When I worked at a web host, we had people like that. Being support sucked. Like, yes, it sucks that your e-commerce site that uses horrifically outdated software is offline but, we don’t offer quad nines, especially not on a $35/year shared hosting plan. And, honestly Drew, your site gets single-digit visits per month and sells erotica based upon the premise of Edgar Allen Poe being transported to 1990s Brooklyn and working as an apartment building super. At best, you’re breaking even on that hosting bill.
As bad as the customers I deal with are I am so glad we only work with real companies. The smallest are a few hundred staff. At least 99% of the time they can be professional. The exception so far have been pretty funny though, shame I don’t go on calls with them anymore tbh.
It is basically just a web form these days (just google “xfinity outage” or whatever).
They cut you off after a certain number of outages per quarter. And they decide how much money you get per outage. So if your next door neighbor has never reported an outage and you report every single one, they’ll get more for that one report.
I never played the first one. I just watched a story recap.
The gameplay isn’t janky just brutally difficult and unforgiving. It goes for realism above all. I’m really liking it but I’m only maybe halfway through the story.
Sony’s uptime delusions crumbling faster than a PSN auth server.Fourteen hours of radio silence while charging for the privilege of digital serfdom? Masterstroke. Remember 2011’s month-long outage? At least we got free games as consolation—now they’ll just send thoughts and prayers via shareholder memos.
”Premium service” my ass. Paywalls for multiplayer, cloud saves held hostage, and a walled garden rotting from neglect.

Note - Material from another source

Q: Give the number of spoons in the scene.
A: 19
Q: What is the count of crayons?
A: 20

But hey, keep funding Zuck’s yacht repairs while your PS5 gathers dust. The 2011 apology tour is dead—2025’s mantra is ”fuck you, pay more.”
Reboot the servers, Jim. Or just admit the cloud was a screensaver all along.

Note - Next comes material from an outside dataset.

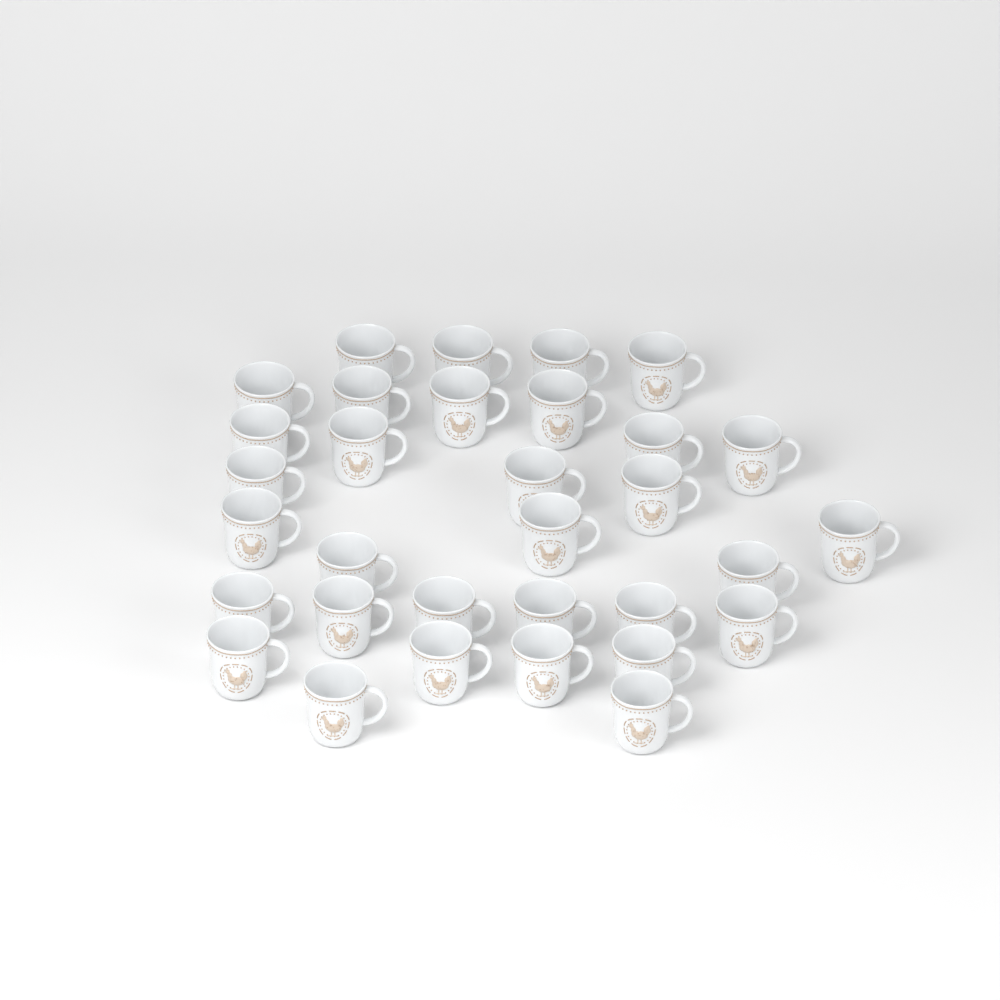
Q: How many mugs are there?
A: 32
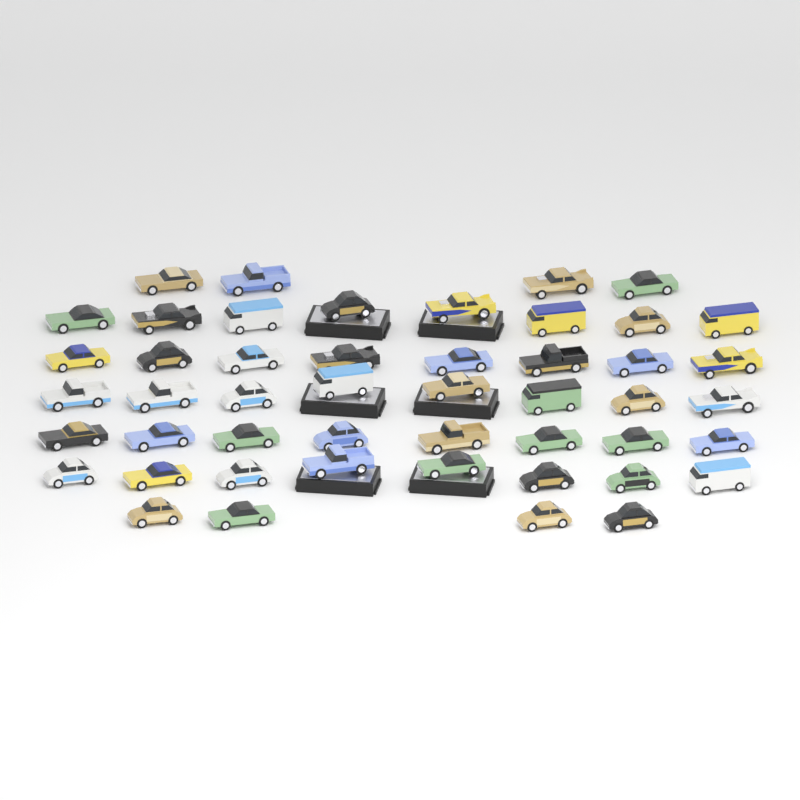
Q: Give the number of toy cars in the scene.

Yep, just like serverless computing that doesn’t use servers, or how games benefit heavily from the blockchain and companies are always hiring blockchain devs despite not knowing what the blockchain is or why they need blockchain devs other than because they heard they need it.
That’s your body suffering from whiplash as we’re once again back in the era where you never know whether someone is telling the truth or not when they make a wild claim about the president like that.

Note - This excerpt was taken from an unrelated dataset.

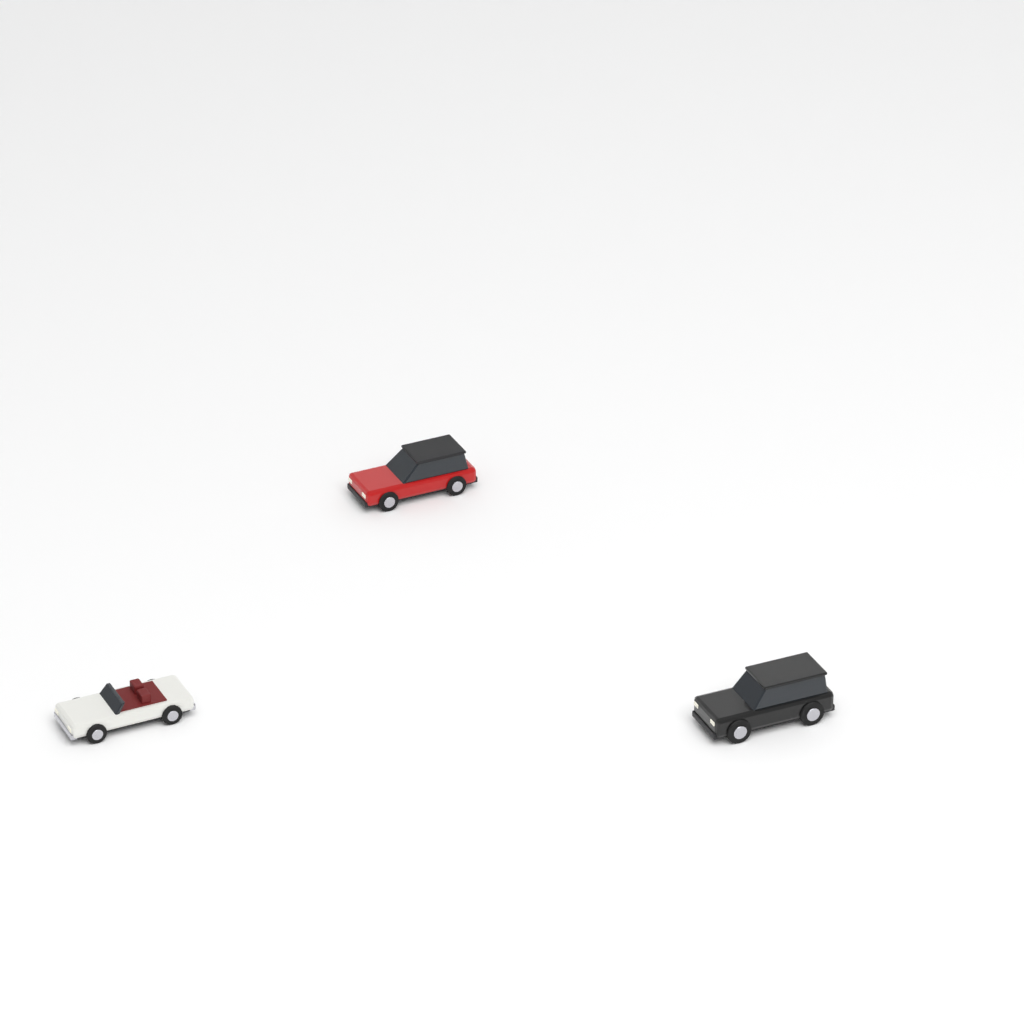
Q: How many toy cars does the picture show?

I was looking at that game. Looks really cool. I’m interested to see a more historically based rpg game without mages and whatnot. I think it’s based on some section of polish history?
It’s the sequel to the first one, and historical accuracy was like, at the center of of that one. Your character starts off the game not knowing how to read, because in medieval Europe, literacy was not widespread and the son of a blacksmith certainly wouldn’t know how to read, so books you pick up in the game are total gibberish until you learn to read.
Spoilers: it’s the weekend and some hard drive is full. Japanese uptake of the cloud was lagging, and I fully anticipate that PSN isn’t utilising any big cloud providers scalabaility and we’re now waiting on Jim, who is on a long weekend (and well earnt!) to reboot/add more storage/logrotate
They probably know how to solve it technically, but they need management approval to do it and there are two managers currently in an internal feud over who has the highest authority and neither wants to admit to being the lowly one for such a trivial request.